In almost surreal scenes, diplomats from the embassy here wade through the crowds in the terminals, shouting on bullhorns "Any Americans here?
Any Americans here?" The U.S. Embassy has about 50 people at the airport working the crowds - they have flown in diplomats from embassies across the Middle East and from as far away as Bangladesh and even from D.C. to help the effort.
Adam Lenert, the deputy press attache at the Cairo embassy, says that as they troll through the airport with the U.S. flag and their bullhorns and pick up distraught American travelers, "there is a lot of relief to see American embassy officials there who are processing them." He says they are not ordering private American citizens to leave - but they have put out a warden's message to tell people that as far as the embassy is concerned, all non-essential diplomats have been told to leave, and they are "encouraging" private Americans to decide what they want to do.
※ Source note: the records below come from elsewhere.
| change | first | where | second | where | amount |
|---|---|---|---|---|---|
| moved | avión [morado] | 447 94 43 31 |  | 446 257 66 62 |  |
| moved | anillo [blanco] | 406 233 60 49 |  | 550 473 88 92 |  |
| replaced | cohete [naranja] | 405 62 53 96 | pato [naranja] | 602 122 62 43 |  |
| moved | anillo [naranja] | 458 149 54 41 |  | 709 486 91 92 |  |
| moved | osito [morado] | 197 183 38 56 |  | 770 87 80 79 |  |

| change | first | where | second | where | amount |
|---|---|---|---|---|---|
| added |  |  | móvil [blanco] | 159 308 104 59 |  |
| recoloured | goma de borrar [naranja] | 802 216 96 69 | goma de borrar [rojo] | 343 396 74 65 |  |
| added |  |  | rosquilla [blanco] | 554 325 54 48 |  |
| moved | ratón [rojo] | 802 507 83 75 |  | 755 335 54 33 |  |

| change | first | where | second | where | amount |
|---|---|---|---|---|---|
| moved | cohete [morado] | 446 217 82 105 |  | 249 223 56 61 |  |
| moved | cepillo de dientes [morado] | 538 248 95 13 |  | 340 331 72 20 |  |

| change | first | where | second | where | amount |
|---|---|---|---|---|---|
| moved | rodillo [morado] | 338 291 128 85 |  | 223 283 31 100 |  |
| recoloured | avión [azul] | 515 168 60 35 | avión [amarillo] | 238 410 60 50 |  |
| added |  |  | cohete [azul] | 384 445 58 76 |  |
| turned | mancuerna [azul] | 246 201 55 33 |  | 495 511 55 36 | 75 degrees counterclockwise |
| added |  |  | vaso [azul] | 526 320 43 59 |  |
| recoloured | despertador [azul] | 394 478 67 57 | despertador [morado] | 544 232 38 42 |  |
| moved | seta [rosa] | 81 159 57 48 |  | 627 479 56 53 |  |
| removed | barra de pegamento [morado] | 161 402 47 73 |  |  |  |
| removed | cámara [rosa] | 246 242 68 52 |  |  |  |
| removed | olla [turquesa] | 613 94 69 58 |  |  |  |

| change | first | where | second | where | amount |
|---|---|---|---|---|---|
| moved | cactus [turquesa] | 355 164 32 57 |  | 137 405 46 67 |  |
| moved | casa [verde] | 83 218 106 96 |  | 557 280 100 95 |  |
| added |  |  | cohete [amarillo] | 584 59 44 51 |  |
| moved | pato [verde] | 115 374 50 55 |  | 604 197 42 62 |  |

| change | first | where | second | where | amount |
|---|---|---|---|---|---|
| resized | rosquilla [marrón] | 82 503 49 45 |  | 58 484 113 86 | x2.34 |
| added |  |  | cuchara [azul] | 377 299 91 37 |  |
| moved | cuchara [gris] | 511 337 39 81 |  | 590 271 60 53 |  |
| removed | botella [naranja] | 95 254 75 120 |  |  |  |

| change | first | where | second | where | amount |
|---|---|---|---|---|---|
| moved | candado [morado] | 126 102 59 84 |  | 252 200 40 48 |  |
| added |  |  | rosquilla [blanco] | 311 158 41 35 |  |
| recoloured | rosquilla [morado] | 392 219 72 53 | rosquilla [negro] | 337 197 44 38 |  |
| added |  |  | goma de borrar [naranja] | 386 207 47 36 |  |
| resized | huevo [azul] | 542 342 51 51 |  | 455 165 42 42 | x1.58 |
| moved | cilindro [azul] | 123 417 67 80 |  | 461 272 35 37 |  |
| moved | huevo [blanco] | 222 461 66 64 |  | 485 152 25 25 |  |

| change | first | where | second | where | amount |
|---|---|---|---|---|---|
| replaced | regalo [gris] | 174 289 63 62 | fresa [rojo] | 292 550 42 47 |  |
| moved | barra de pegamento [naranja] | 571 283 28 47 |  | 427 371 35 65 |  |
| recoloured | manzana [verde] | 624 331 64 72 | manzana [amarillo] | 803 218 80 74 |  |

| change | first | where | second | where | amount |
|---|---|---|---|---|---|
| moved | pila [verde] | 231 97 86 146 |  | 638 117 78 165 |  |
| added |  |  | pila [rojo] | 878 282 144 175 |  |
Many of the tourists who had been in Egypt when the protests started left earlier this week - now we are finding that it is Americans who are long-term residents of Cairo who are leaving. , is almost in tears when we talk to her shortly before she boards a flight for Frankfurt. "I am saddened, my heart is just broken by what I have seen." She pauses to recollect herself, and says that it is largely because of her daughters who worry about her that she is leaving. "I am going back to the States for a while - I want to come back, I have left an apartment full of everything, my books, my life is here."
But today life in Cairo, even for those many Americans who have come to love Egypt, has become too dangerous - and so, often reluctantly, and with no small amount of guilt, they get on the evacuation flights that they can take, but that are not open to their Egyptian friends.